First Question was, did I support tax relief Act of 2017 which I was against because it only increased profit without requiring increase in productive capacity or adding employees.  Also, it gave a very small tax break for those of us who did not really need it. The more your income the larger the gift.

The next 2 questions dealt with the size of Government and its spending.   From its founding in 1973 by a couple of very rich GOP donors, it has been for smaller government, fewer regs, and less taxes.

The 4th and 5th questions revealed what was behind the questionnaire; it asked, “Did you (me) believe lawmakers have drifted too far from constitutional principles” and secondly have “Republicans in Congress failed” to represent conservative principles away from limited government and lower taxes. That sounded to me like they were losing control of their elected minions. Heritage Foundation Conservatives want to conserve (keep) things the way they are, maintain privileges for the ultra-privileged, top 1% and pay less tax to cover reduced functions of government. Keep functions that benefit the ultra-privileged with enough patriotic sounding crumbs to keep of us voting for the defenders of the ultra-privileged.

 The tax  law is the biggest benefit to the ultra-privileged; for example  “Depreciation” as cost of doing business,  which is legitimate for the wear and tear of machines and equipment which lose value with use, but real-estate (?) property with buildings,  hotels and resorts which are generally more valuable at the end of their accounting life and are sold to another corporation sometimes owned by the same ultra-privileged people to start another accounting life to be depreciated again as a cost of business. The tax law is full of many privileges for the ultra-privileged. Questions 6 to 12 complained about spending too much taxes on the non-privileged welfare, immigration reform (Dreamers) and the Green New Deal in the guise of the putting more “in the pocket of hardworking Americans.”  That is how thousands of hard-working lobbyists and lawyers make their wages.

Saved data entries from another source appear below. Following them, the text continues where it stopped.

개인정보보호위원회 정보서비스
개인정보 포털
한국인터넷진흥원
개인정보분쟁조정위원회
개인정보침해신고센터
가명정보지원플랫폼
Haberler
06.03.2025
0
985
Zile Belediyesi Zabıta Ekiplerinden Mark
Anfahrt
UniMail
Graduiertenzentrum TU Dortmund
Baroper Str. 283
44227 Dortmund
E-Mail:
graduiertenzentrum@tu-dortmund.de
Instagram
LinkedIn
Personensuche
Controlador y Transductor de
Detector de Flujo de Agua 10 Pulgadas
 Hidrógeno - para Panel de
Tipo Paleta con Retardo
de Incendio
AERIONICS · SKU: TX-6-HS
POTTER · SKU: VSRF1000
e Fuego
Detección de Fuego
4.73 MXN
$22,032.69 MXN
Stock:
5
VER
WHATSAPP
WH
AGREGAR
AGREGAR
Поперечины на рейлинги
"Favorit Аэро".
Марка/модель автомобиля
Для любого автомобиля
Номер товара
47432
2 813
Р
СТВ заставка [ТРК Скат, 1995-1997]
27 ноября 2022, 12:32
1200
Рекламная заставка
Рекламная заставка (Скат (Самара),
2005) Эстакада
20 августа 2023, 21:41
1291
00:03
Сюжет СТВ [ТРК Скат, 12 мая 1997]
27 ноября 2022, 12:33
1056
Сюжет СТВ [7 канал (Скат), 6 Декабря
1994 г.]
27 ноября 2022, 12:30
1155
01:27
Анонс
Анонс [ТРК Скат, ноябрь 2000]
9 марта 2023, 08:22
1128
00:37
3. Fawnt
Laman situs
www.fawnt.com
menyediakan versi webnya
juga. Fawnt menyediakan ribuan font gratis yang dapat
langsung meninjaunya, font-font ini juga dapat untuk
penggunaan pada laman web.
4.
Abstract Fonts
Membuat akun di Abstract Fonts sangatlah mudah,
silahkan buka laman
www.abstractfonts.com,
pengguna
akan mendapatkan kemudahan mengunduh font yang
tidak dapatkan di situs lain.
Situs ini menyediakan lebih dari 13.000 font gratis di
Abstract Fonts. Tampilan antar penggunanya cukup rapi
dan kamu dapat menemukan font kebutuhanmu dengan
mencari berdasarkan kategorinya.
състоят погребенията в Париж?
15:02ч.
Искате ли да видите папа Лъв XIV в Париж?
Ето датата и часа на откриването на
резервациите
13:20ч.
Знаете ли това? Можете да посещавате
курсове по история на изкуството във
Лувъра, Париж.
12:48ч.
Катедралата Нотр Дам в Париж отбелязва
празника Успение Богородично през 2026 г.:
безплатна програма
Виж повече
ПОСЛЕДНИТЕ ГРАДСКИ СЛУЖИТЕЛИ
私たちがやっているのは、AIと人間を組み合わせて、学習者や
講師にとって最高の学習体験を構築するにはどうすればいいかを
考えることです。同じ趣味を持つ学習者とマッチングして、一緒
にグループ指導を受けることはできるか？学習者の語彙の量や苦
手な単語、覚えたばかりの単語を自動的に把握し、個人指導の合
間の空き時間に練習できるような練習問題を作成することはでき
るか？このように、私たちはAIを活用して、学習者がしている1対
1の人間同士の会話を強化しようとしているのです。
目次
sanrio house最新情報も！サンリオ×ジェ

All men and now women may be born equal but some are more privileged than others. It is this that the Heritage Foundation wants to protect based on a narrow interpretation of the language in the Constitution. Our heritage is much more complicated; it is an amalgam of ideas expressed in our Declaration of Independence, the Bill of Rights, the Amendments to the Constitution, as well as the ideas of the vast number of immigrates as expressed on the Statue of Liberty.  These adjustments show changes in our guiding principles, slavery was allowed now banned, women and native Americans are now allowed to vote, alcohol was restricted then allowed again.

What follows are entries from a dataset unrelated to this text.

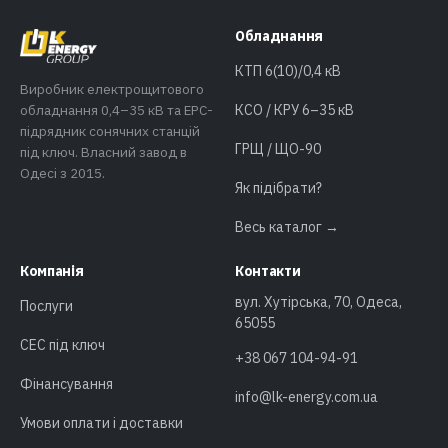
Обладнання
КТП 6(10)/0,4 кВ
Виробник електрощитового
обладнання 0,4–35 кВ та EPC-
КСО / КРУ 6–35 кВ
підрядник сонячних станцій
ГРЩ / ЩО-90
під ключ. Власний завод в
Одесі з 2015.
Як підібрати?
Весь каталог →
Компанія
Контакти
вул. Хутірська, 70, Одеса,
Послуги
65055
СЕС під ключ
+38 067 104-94-91
Фінансування
info@lk-energy.com.ua
Умови оплати і доставки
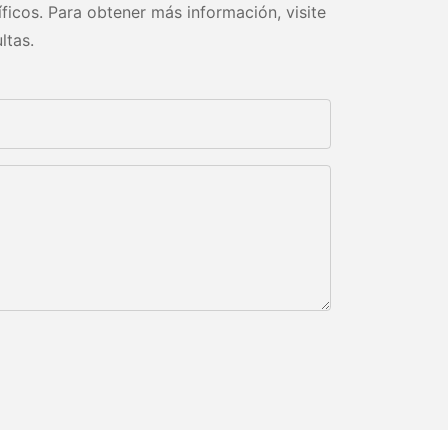
ficos. Para obtener más información, visite
ltas.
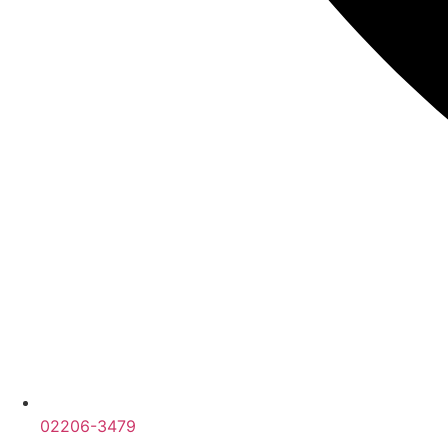
02206-3479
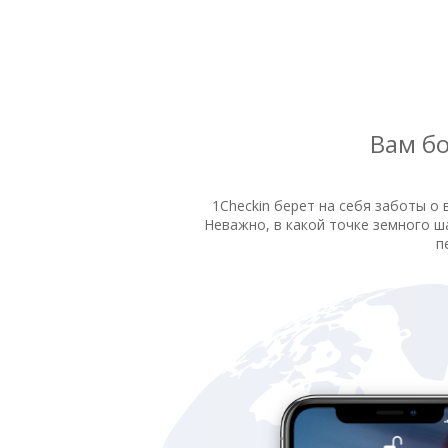
Вам бо
1Checkin берет на себя заботы о 
Неважно, в какой точке земного ша
п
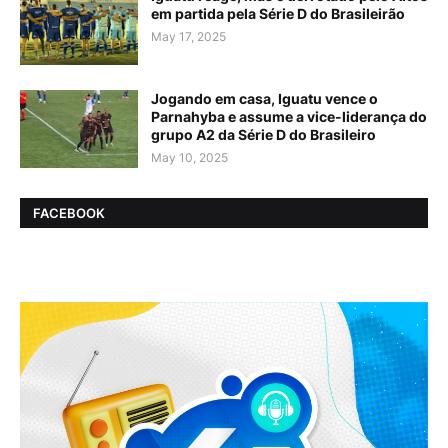
em partida pela Série D do Brasileirão
May 17, 2025
Jogando em casa, Iguatu vence o
Parnahyba e assume a vice-liderança do
grupo A2 da Série D do Brasileiro
May 10, 2025
FACEBOOK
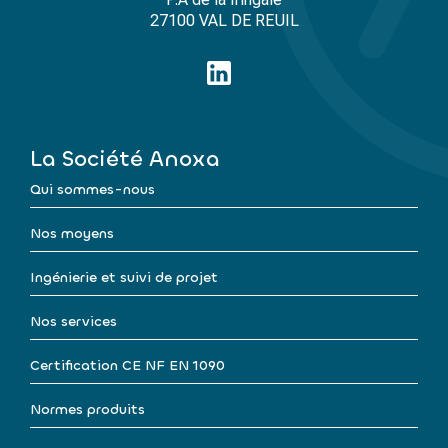
27100 VAL DE REUIL
La Société Anoxa
Qui sommes-nous
Nos moyens
Ingénierie et suivi de projet
Nos services
Certification CE NF EN 1090
Normes produits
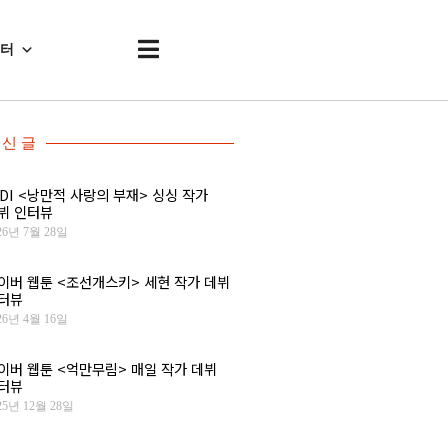
센터
신 글
IDI <낭만적 사랑의 부재> 싱싱 작가
뷔 인터뷰
26년 7월 28일
이버 웹툰 <조선개스키> 세현 작가 데뷔
터뷰
26년 4월 16일
이버 웹툰 <억만무림> 매일 작가 데뷔
터뷰
25년 12월 28일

A constitution should change with new realities. Very few principles are the same today as they were 220 years ago.  Originally states were treated as separate counties with limitations on their powers and authority.  The President and Vice President were elected by the state electors, (the number set by the number of representatives plus the 2 senators) selected by a method determined by each state.  The system was changed but the preference of voting citizens was not included. The ultra-privileged can still determine who the electors are and how they vote.

“We the people,” may “ordain and establish this Constitution” but not really run the country.  The Heritage Foundation is here to keep it that way. Many of their members are very generous as well, along with being greedy hordes of wealth and influence for themselves and their offspring.

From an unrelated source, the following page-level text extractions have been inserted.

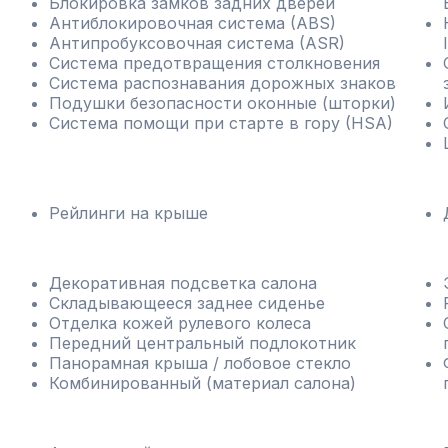
Блокировка замков задних дверей
Антиблокировочная система (ABS)
Антипробуксовочная система (ASR)
Система предотвращения столкновения
Система распознавания дорожных знаков
Подушки безопасности оконные (шторки)
Система помощи при старте в гору (HSA)
Рейлинги на крыше
Декоративная подсветка салона
Складывающееся заднее сиденье
Отделка кожей рулевого колеса
Передний центральный подлокотник
Панорамная крыша / лобовое стекло
Комбинированный (материал салона)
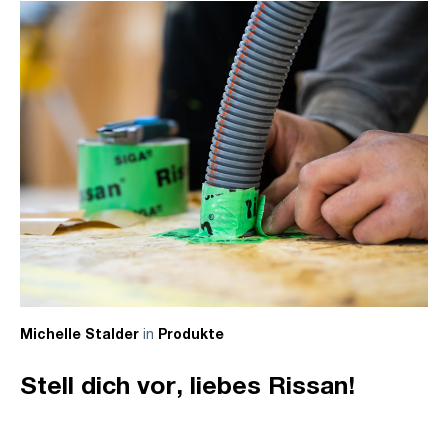
in
Michelle Stalder
Produkte
Stell dich vor, liebes Rissan!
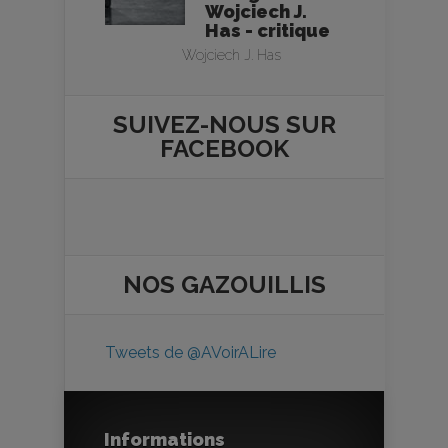
Wojciech J.
Has - critique
Wojciech J. Has
SUIVEZ-NOUS SUR
FACEBOOK
NOS
GAZOUILLIS
Tweets de @AVoirALire
Informations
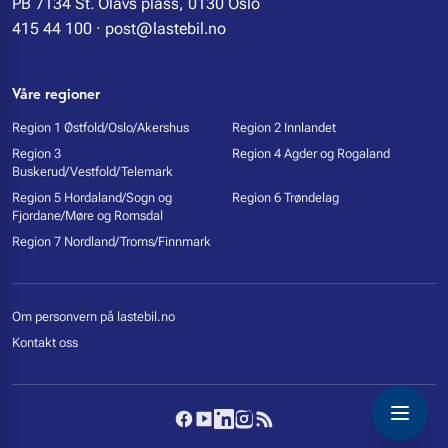
PB 7134 St. Olavs plass, 0130 Oslo
415 44 100
·
post@lastebil.no
Våre regioner
Region 1 Østfold/Oslo/Akershus
Region 2 Innlandet
Region 3
Region 4 Agder og Rogaland
Buskerud/Vestfold/Telemark
Region 5 Hordaland/Sogn og
Region 6 Trøndelag
Fjordane/Møre og Romsdal
Region 7 Nordland/Troms/Finnmark
Om personvern på lastebil.no
Kontakt oss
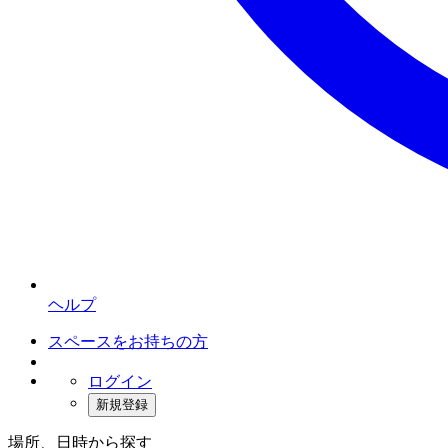
ヘルプ
スペースをお持ちの方
ログイン
新規登録
場所、日時から探す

I am no longer a paid staffer for OCCD, which has been an important part of my heritage for the same 40 plus years; I hope to be able to dribble in a few ideas from time to time until the virus or something else gets me. 

It’s tiny, unrecognizable little things that take away the principle joy of Privilege, life.


The opinions expressed in this article are those of the author and do not reflect the opinions or views of OCCD or its members.